Das Zinssystem zwingt Unternehmen zu stetigem Wirtschaftswachstum, um konkurrenzfähig zu bleiben und Renditen zu erzielen. Dieses Wachstumsparadigma führt zu einem immer höheren Ressourcenverbrauch und einer beschleunigten Umweltzerstörung. Langfristig gefährdet es das ökologische Gleichgewicht und steht im Widerspruch zu echter Nachhaltigkeit.
Die Freiwirtschaftslehre von Silvio Gesell schlägt ein zinsfreies Geldsystem mit einer Umlaufsicherung vor. Geld verliert dabei mit der Zeit an Wert, wenn es nicht verwendet wird. Das fördert den Umlauf von Geld, verhindert Hortung und beseitigt die Zinsproblematik. Gesells Idee ist ein historisch bedeutender Ansatz für eine gerechtere und stabilere Wirtschaftsordnung.
Eine zinslose Währung ist ein Geldsystem, in dem Geld nicht durch Zinsen „vermehrt“ wird. Stattdessen dient das Geld rein als Tauschmittel. Es soll den Warenfluss ermöglichen, ohne Kapitalakkumulation zu begünstigen. Ein solches System könnte die soziale Gerechtigkeit stärken und die Vermögenskonzentration reduzieren.
Negative Zinsen entwerten Geld über die Zeit und sorgen dafür, dass es im Umlauf bleibt, statt gehortet zu werden. In Kombination mit einer intelligenten Geldpolitik können sie dazu beitragen, Inflation, Spekulationsblasen und Vermögensungleichheit zu reduzieren. Auch ökologische Transformationen könnten leichter finanziert werden, da Investitionen attraktiver würden.
Unser Geldsystem fördert kurzfristige Gewinne, kontinuierliches Wachstum und Ressourcenverbrauch, um Zinsverpflichtungen zu bedienen.
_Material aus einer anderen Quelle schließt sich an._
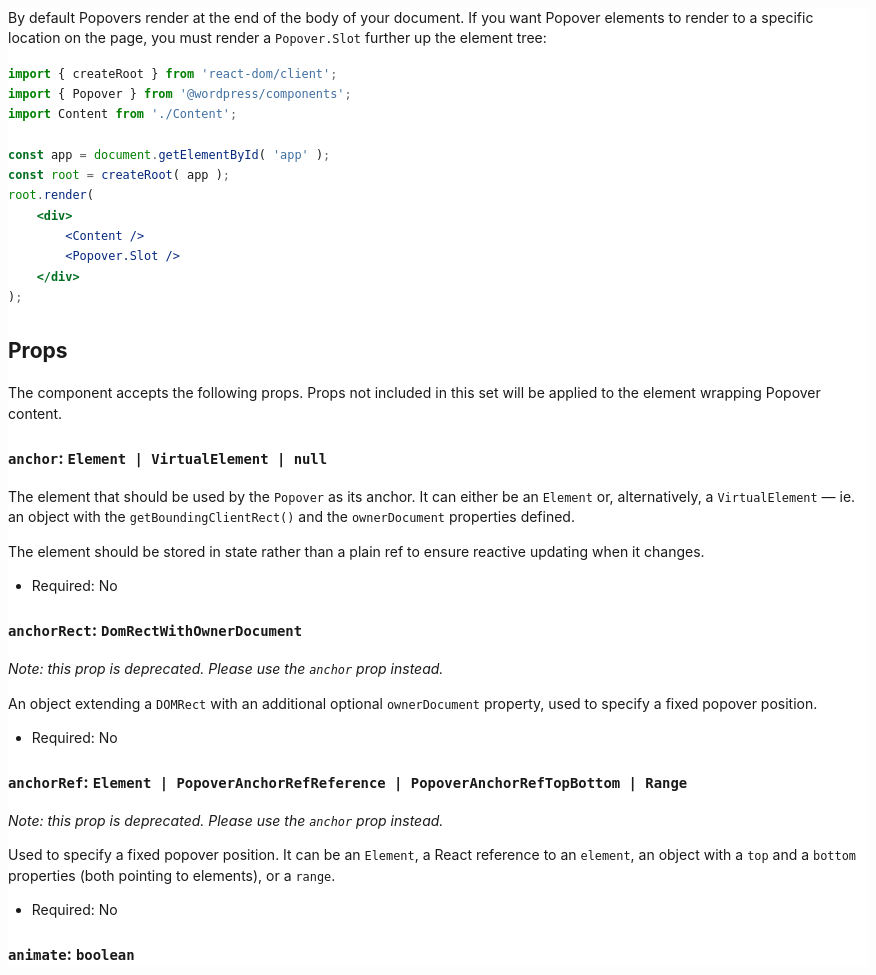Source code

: By default Popovers render at the end of the body of your document. If you want Popover elements to render to a specific location on the page, you must render a `Popover.Slot` further up the element tree:

```jsx
import { createRoot } from 'react-dom/client';
import { Popover } from '@wordpress/components';
import Content from './Content';

const app = document.getElementById( 'app' );
const root = createRoot( app );
root.render(
	<div>
		<Content />
		<Popover.Slot />
	</div>
);
```

## Props

The component accepts the following props. Props not included in this set will be applied to the element wrapping Popover content.

### `anchor`: `Element | VirtualElement | null`

The element that should be used by the `Popover` as its anchor. It can either be an `Element` or, alternatively, a `VirtualElement` — ie. an object with the `getBoundingClientRect()` and the `ownerDocument` properties defined.

The element should be stored in state rather than a plain ref to ensure reactive updating when it changes.

-   Required: No

### `anchorRect`: `DomRectWithOwnerDocument`

_Note: this prop is deprecated. Please use the `anchor` prop instead._

An object extending a `DOMRect` with an additional optional `ownerDocument` property, used to specify a fixed popover position.

-   Required: No

### `anchorRef`: `Element | PopoverAnchorRefReference | PopoverAnchorRefTopBottom | Range`

_Note: this prop is deprecated. Please use the `anchor` prop instead._

Used to specify a fixed popover position. It can be an `Element`, a React reference to an `element`, an object with a `top` and a `bottom` properties (both pointing to elements), or a `range`.

-   Required: No

### `animate`: `boolean`
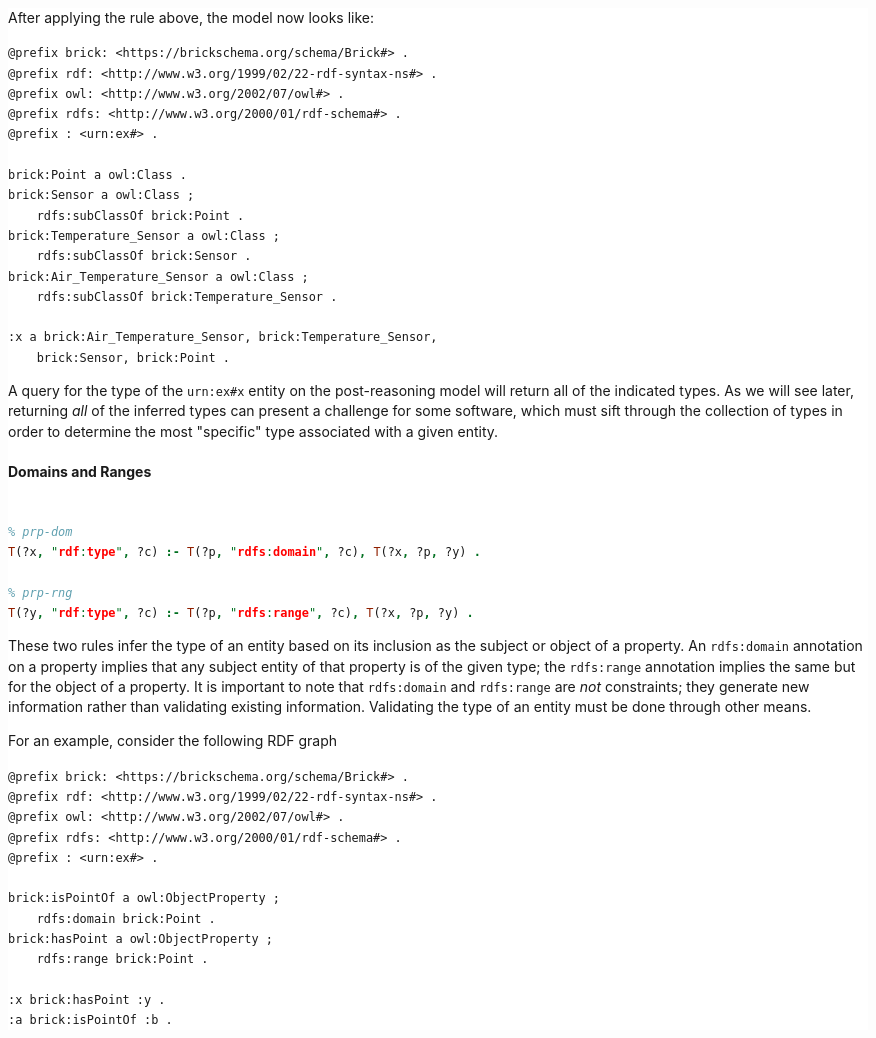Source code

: After applying the rule above, the model now looks like:

```turtle
@prefix brick: <https://brickschema.org/schema/Brick#> .
@prefix rdf: <http://www.w3.org/1999/02/22-rdf-syntax-ns#> .
@prefix owl: <http://www.w3.org/2002/07/owl#> .
@prefix rdfs: <http://www.w3.org/2000/01/rdf-schema#> .
@prefix : <urn:ex#> .

brick:Point a owl:Class .
brick:Sensor a owl:Class ;
    rdfs:subClassOf brick:Point .
brick:Temperature_Sensor a owl:Class ;
    rdfs:subClassOf brick:Sensor .
brick:Air_Temperature_Sensor a owl:Class ;
    rdfs:subClassOf brick:Temperature_Sensor .

:x a brick:Air_Temperature_Sensor, brick:Temperature_Sensor,
    brick:Sensor, brick:Point .
```

A query for the type of the `urn:ex#x` entity on the post-reasoning model will return all of the indicated types.
As we will see later, returning *all* of the inferred types can present a challenge for some software, which must sift through the collection of types in order to determine the most "specific" type associated with a given entity.

#### Domains and Ranges

```prolog

% prp-dom
T(?x, "rdf:type", ?c) :- T(?p, "rdfs:domain", ?c), T(?x, ?p, ?y) .

% prp-rng
T(?y, "rdf:type", ?c) :- T(?p, "rdfs:range", ?c), T(?x, ?p, ?y) .
```

These two rules infer the type of an entity based on its inclusion as the subject or object of a property.
An `rdfs:domain` annotation on a property implies that any subject entity of that property is of the given type; the `rdfs:range` annotation implies the same but for the object of a property.
It is important to note that `rdfs:domain` and `rdfs:range` are *not* constraints; they generate new information rather than validating existing information.
Validating the type of an entity must be done through other means.

For an example, consider the following RDF graph

```turtle
@prefix brick: <https://brickschema.org/schema/Brick#> .
@prefix rdf: <http://www.w3.org/1999/02/22-rdf-syntax-ns#> .
@prefix owl: <http://www.w3.org/2002/07/owl#> .
@prefix rdfs: <http://www.w3.org/2000/01/rdf-schema#> .
@prefix : <urn:ex#> .

brick:isPointOf a owl:ObjectProperty ;
    rdfs:domain brick:Point .
brick:hasPoint a owl:ObjectProperty ;
    rdfs:range brick:Point .

:x brick:hasPoint :y .
:a brick:isPointOf :b .
```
Langfristige ökologische und soziale Folgen werden dabei ausgeblendet. Nachhaltigkeit erfordert ein System, das auf Kreislaufprinzipien und gerechter Verteilung basiert – das Gegenteil unseres heutigen Finanzsystems.
Notwendig sind monetäre Reformen, die Zinsen abschaffen oder stark begrenzen, das Horten von Kapital unattraktiv machen und Investitionen in gemeinwohlorientierte Projekte fördern. Modelle wie Gesells Freigeld, Negative Zinssätze, regional gebundene Währungen oder ein bedingungsloses Grundeinkommen sind konkrete Ansätze, die mehr soziale Gerechtigkeit schaffen könnten.